TASK TO CARRY OUT
In the notebook on querying external database sources below, answer these:
(a) Which three databases are named for the demo?
(b) What string is assigned to BUCKET?
(c) Which class is imported from kgforge.specializations.resources?

SOURCE DOCUMENT

□ □ □

# Querying external database sources of interest

* Enable users to integrate data from external databases of interest within BBP KG
* While using the Nexus Forge interface and BMO vocabulary as much as possible as
* While benefiting from out of the box (meta)data transformation to make them ready for BBP internal pipelines and applications
* Demo with Mouselight, NeuroElectro, UniProt

In [1]:
import json

from kgforge.core import KnowledgeGraphForge
from kgforge.specializations.resources import Dataset

In [2]:
endpoint = "https://staging.nise.bbp.epfl.ch/nexus/v1"
BUCKET = "neurosciencegraph/datamodels"
forge = KnowledgeGraphForge("../../configurations/database-sources/prod-nexus-sources.yml", endpoint=endpoint, bucket=BUCKET)

□ □ □

DATA BELOW
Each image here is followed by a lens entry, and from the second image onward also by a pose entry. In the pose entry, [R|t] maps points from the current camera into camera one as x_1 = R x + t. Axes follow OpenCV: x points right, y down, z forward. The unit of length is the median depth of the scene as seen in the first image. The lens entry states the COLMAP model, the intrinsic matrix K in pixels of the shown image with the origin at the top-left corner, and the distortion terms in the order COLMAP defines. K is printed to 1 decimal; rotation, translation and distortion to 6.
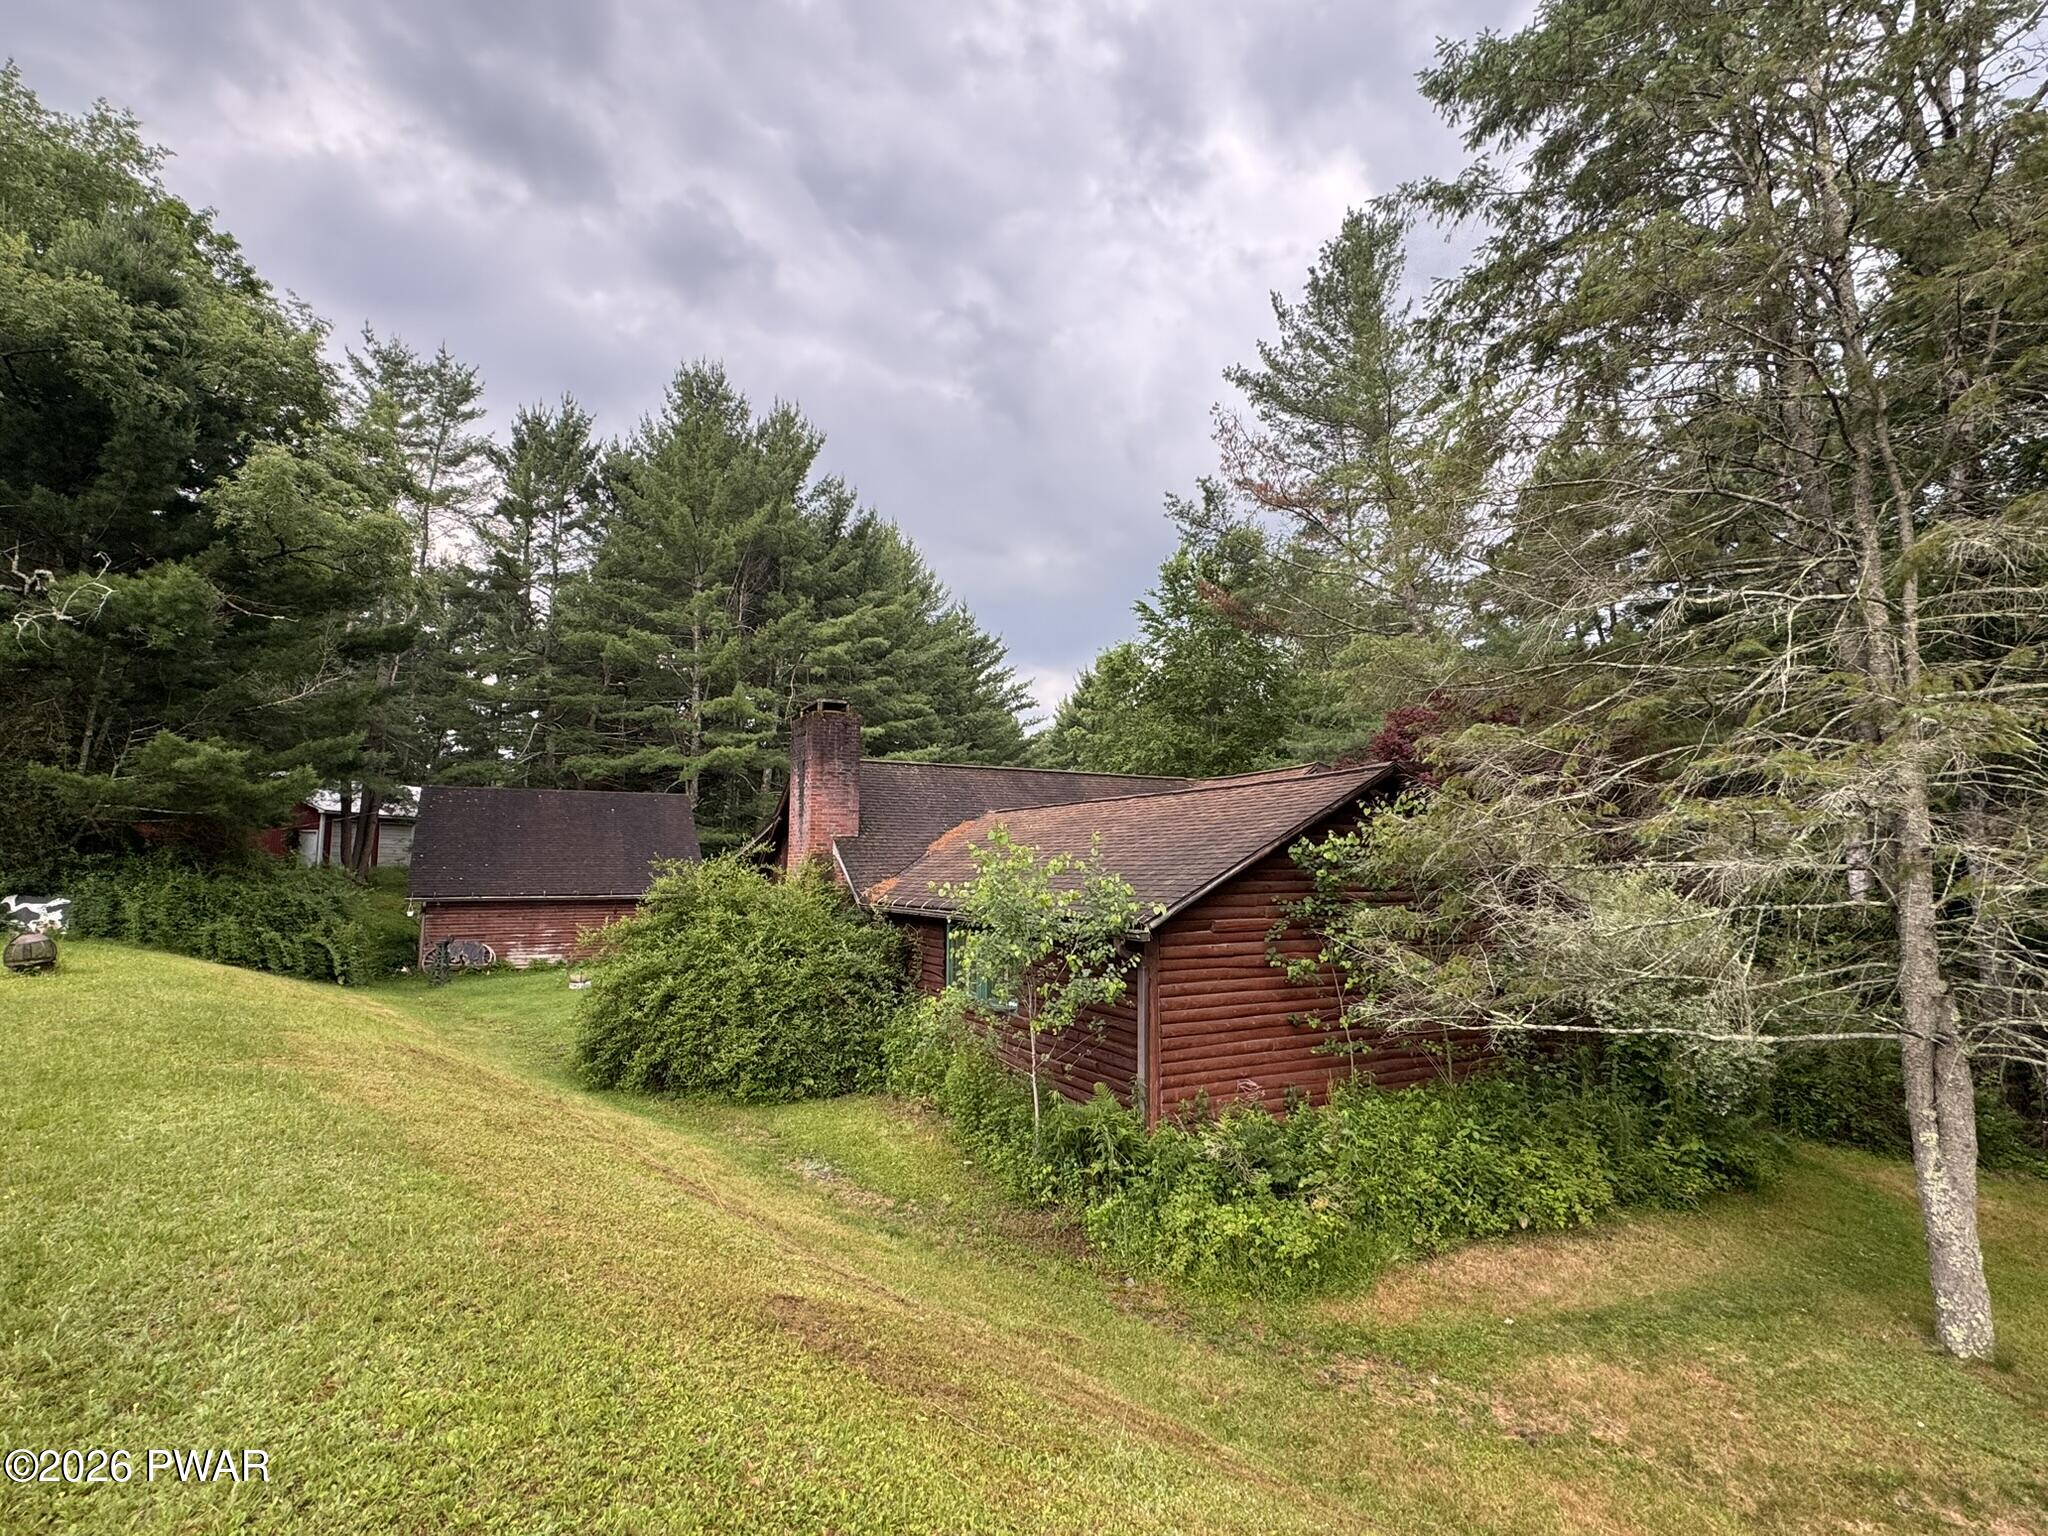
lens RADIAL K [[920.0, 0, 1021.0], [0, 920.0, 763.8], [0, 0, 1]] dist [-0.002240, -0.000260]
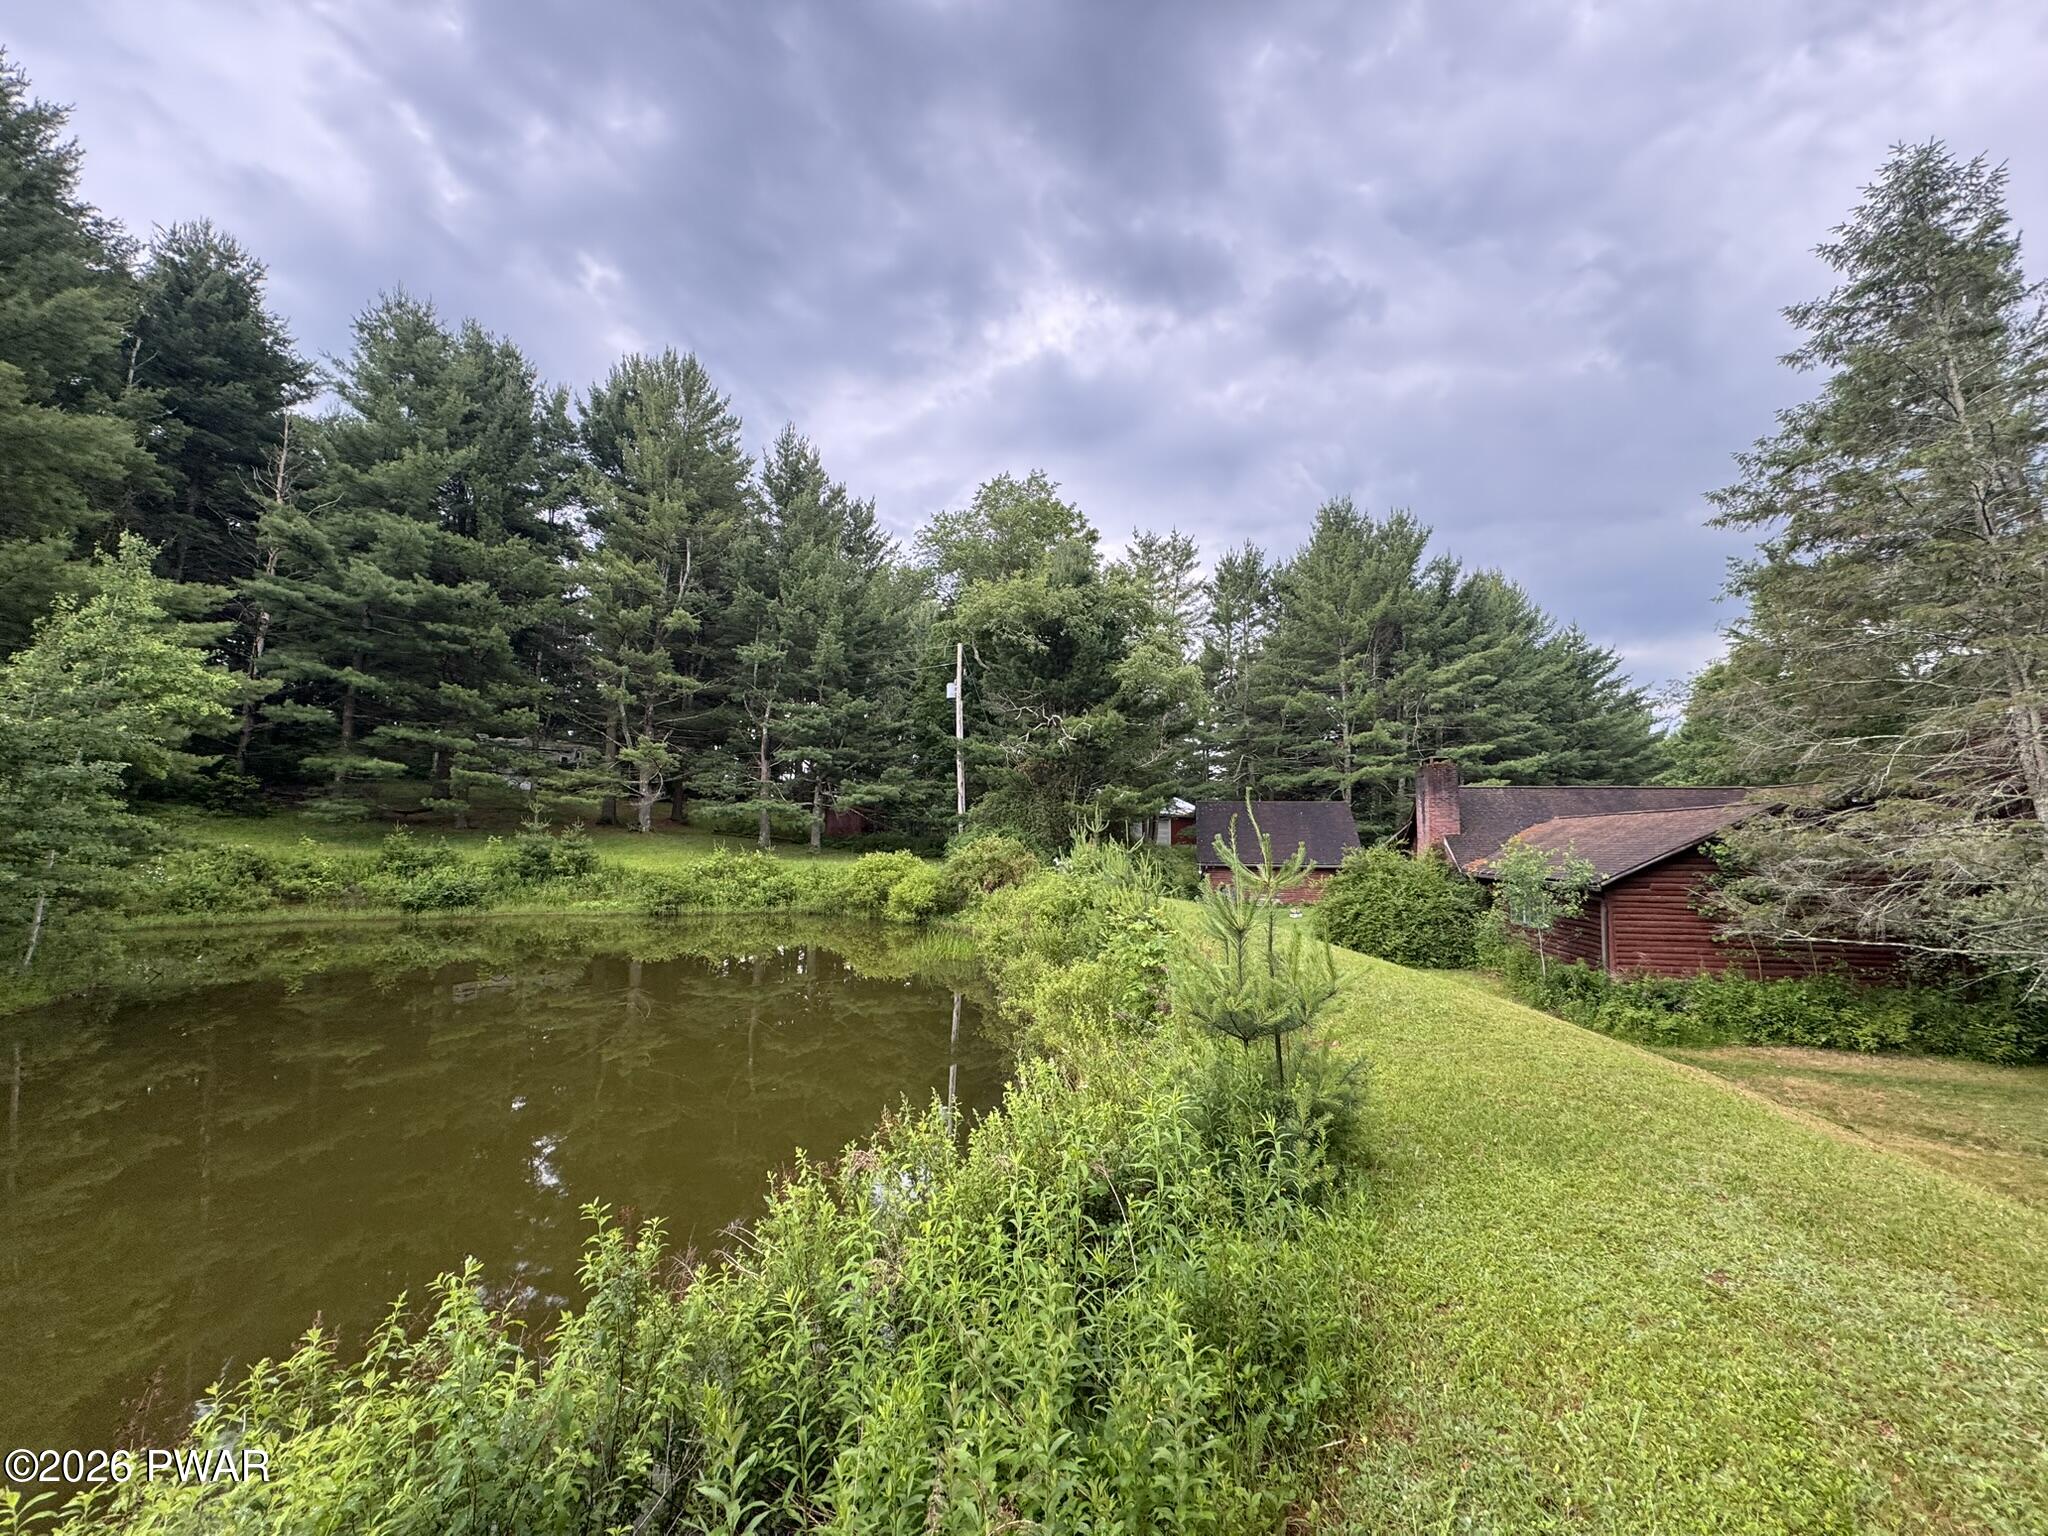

□ □ □

SOLUTION TO THIS TASK
(a) Mouselight, NeuroElectro and UniProt
(b) "neurosciencegraph/datamodels"
(c) Dataset